● **Task**: Please rewrite the lines of the records below as a Markdown table with columns "Number" and "Text", starting at the line with "family: Boraginaceae" up to and including the line with "scientific name: Myocastor coypus". Give each line its own row, number the rows in order, and leave out any blank lines.

|---|

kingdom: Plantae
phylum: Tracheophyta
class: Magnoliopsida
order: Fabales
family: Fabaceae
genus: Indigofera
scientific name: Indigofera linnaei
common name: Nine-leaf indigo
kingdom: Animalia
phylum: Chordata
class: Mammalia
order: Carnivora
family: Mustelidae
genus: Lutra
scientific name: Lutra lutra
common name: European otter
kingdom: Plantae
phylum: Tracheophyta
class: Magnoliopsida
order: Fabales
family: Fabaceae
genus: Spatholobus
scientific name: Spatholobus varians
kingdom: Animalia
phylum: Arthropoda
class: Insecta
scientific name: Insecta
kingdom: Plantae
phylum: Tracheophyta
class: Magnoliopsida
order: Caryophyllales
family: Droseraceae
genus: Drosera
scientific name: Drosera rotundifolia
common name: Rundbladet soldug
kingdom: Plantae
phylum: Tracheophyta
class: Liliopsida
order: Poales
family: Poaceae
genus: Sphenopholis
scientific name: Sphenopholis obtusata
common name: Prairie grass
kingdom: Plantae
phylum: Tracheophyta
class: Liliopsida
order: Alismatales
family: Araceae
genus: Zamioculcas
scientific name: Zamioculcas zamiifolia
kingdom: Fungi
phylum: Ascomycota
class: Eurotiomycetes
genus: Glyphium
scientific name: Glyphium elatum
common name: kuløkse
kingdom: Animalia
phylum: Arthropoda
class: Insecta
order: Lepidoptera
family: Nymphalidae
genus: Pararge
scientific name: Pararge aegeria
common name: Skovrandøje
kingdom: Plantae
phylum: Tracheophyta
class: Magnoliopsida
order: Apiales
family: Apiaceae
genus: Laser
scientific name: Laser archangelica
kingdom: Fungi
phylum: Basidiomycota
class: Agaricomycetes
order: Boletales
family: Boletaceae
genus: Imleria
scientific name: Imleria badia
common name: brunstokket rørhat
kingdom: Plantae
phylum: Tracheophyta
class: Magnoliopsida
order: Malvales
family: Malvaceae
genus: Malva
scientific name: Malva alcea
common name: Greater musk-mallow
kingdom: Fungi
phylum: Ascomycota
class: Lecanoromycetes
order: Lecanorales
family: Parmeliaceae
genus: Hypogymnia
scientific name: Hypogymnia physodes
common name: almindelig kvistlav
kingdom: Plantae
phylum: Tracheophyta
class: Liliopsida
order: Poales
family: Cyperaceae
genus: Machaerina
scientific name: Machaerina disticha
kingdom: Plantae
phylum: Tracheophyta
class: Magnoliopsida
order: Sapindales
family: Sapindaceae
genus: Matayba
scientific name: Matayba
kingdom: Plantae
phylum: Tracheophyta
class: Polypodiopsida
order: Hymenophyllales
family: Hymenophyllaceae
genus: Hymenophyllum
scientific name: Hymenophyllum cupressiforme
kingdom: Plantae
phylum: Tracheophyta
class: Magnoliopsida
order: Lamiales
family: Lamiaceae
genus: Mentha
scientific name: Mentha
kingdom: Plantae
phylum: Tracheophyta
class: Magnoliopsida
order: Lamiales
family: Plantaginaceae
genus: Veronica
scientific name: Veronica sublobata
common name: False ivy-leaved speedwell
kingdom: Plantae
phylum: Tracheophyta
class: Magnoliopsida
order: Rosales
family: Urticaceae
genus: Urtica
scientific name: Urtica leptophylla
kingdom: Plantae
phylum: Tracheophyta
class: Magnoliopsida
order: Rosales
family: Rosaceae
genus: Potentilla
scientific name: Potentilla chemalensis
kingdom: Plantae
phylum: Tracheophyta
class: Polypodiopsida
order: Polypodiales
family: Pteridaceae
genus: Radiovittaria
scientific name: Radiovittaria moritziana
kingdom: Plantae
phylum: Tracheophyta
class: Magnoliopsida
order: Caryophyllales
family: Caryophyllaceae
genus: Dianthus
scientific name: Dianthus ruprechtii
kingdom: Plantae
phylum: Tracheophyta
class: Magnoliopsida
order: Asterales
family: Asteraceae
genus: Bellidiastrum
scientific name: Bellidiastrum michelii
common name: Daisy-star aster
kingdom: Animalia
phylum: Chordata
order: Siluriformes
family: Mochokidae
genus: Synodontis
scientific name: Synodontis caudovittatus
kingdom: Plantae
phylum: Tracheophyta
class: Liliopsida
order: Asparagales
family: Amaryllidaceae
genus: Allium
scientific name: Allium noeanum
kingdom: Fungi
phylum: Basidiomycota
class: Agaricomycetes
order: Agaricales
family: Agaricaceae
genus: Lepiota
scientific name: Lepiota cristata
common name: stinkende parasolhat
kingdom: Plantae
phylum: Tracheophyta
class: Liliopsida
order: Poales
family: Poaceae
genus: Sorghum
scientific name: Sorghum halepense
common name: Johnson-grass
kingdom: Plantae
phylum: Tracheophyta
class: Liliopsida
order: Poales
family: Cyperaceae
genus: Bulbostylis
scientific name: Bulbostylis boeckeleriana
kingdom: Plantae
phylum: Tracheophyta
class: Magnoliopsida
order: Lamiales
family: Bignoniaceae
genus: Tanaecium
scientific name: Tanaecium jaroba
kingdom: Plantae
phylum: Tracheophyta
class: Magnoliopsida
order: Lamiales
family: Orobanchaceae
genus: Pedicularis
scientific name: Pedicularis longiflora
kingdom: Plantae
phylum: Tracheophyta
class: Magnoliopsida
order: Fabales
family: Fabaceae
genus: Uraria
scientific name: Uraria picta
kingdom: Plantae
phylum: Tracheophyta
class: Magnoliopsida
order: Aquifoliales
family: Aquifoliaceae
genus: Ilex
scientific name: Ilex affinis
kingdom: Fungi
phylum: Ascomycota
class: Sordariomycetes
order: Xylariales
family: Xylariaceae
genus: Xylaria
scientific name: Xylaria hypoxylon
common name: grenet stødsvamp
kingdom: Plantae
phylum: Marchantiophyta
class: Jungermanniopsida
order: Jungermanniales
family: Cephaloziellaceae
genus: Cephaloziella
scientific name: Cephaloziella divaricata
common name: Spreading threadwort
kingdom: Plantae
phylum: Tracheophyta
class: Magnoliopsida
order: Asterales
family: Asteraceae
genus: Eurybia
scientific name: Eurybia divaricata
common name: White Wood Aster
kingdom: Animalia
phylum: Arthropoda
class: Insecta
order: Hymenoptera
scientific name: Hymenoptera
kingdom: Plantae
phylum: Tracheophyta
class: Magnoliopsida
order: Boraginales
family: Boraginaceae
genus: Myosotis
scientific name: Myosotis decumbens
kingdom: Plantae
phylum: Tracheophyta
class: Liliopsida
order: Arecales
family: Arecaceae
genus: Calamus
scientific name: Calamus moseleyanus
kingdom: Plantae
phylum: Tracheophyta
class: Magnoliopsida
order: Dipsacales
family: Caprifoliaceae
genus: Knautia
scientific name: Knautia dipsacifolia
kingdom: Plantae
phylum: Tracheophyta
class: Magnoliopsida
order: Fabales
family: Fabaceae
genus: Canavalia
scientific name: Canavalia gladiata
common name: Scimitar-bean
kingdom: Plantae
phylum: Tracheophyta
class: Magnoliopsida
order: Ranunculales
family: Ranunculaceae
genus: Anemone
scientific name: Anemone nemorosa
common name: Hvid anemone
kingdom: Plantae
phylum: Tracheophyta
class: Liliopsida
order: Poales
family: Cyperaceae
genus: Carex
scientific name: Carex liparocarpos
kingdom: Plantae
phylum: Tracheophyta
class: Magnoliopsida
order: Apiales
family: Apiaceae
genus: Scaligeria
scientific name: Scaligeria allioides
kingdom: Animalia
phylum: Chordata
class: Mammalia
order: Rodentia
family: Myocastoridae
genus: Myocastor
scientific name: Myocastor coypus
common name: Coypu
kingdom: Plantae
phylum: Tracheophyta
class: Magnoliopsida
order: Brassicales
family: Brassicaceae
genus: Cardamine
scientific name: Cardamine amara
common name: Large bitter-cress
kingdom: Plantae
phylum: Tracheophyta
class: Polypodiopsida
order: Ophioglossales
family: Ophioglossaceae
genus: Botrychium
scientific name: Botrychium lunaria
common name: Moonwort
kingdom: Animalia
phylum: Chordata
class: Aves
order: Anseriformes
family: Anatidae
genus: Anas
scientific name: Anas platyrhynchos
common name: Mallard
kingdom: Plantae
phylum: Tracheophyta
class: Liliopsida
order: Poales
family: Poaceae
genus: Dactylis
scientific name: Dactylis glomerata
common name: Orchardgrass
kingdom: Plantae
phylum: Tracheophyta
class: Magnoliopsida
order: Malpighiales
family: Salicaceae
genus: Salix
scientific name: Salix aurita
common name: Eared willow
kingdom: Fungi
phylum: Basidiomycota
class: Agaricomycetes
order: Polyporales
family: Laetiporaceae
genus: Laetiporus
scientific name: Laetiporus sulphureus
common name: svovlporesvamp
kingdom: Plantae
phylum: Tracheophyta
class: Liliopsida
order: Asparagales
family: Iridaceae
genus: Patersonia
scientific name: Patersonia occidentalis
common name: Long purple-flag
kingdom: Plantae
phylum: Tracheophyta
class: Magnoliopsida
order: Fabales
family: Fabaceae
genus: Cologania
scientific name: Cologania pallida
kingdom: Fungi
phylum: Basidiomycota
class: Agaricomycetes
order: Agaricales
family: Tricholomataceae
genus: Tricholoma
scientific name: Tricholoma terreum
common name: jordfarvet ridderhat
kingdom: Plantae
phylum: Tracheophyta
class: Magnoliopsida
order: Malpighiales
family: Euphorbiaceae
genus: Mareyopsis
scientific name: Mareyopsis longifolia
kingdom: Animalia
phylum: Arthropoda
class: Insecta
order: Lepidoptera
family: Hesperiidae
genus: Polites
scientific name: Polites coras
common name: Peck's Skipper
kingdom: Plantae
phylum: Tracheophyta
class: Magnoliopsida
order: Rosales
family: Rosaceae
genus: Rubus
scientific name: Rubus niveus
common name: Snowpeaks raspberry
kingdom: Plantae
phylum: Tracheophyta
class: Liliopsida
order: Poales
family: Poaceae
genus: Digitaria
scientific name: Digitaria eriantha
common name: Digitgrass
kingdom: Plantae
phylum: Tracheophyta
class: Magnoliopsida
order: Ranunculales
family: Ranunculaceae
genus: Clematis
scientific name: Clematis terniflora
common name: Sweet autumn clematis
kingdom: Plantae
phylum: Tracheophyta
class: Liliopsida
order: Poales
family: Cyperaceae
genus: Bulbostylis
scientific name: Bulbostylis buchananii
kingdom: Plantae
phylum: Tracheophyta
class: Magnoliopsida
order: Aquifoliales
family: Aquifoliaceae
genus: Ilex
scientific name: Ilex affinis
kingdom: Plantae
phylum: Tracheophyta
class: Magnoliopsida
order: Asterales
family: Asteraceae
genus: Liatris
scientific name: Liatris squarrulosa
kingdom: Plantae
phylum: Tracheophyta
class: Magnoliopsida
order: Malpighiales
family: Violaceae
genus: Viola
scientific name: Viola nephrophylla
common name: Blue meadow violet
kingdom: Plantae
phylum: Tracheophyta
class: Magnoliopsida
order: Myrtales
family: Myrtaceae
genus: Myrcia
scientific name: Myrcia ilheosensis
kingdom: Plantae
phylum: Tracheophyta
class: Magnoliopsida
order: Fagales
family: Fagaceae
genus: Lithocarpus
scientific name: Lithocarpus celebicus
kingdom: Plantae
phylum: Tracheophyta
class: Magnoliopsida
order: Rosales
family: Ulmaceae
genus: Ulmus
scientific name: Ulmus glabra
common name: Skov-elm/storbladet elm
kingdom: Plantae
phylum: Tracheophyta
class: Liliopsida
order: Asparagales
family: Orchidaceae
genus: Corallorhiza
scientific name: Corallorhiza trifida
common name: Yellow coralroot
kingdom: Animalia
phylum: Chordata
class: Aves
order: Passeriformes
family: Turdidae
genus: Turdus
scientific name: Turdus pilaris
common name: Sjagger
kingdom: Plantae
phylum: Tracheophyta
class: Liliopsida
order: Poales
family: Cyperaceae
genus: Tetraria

|---|

● **Problem solution**:
| Number | Text |
|---|---|
| 1 | family: Boraginaceae |
| 2 | genus: Myosotis |
| 3 | scientific name: Myosotis decumbens |
| 4 | kingdom: Plantae |
| 5 | phylum: Tracheophyta |
| 6 | class: Liliopsida |
| 7 | order: Arecales |
| 8 | family: Arecaceae |
| 9 | genus: Calamus |
| 10 | scientific name: Calamus moseleyanus |
| 11 | kingdom: Plantae |
| 12 | phylum: Tracheophyta |
| 13 | class: Magnoliopsida |
| 14 | order: Dipsacales |
| 15 | family: Caprifoliaceae |
| 16 | genus: Knautia |
| 17 | scientific name: Knautia dipsacifolia |
| 18 | kingdom: Plantae |
| 19 | phylum: Tracheophyta |
| 20 | class: Magnoliopsida |
| 21 | order: Fabales |
| 22 | family: Fabaceae |
| 23 | genus: Canavalia |
| 24 | scientific name: Canavalia gladiata |
| 25 | common name: Scimitar-bean |
| 26 | kingdom: Plantae |
| 27 | phylum: Tracheophyta |
| 28 | class: Magnoliopsida |
| 29 | order: Ranunculales |
| 30 | family: Ranunculaceae |
| 31 | genus: Anemone |
| 32 | scientific name: Anemone nemorosa |
| 33 | common name: Hvid anemone |
| 34 | kingdom: Plantae |
| 35 | phylum: Tracheophyta |
| 36 | class: Liliopsida |
| 37 | order: Poales |
| 38 | family: Cyperaceae |
| 39 | genus: Carex |
| 40 | scientific name: Carex liparocarpos |
| 41 | kingdom: Plantae |
| 42 | phylum: Tracheophyta |
| 43 | class: Magnoliopsida |
| 44 | order: Apiales |
| 45 | family: Apiaceae |
| 46 | genus: Scaligeria |
| 47 | scientific name: Scaligeria allioides |
| 48 | kingdom: Animalia |
| 49 | phylum: Chordata |
| 50 | class: Mammalia |
| 51 | order: Rodentia |
| 52 | family: Myocastoridae |
| 53 | genus: Myocastor |
| 54 | scientific name: Myocastor coypus |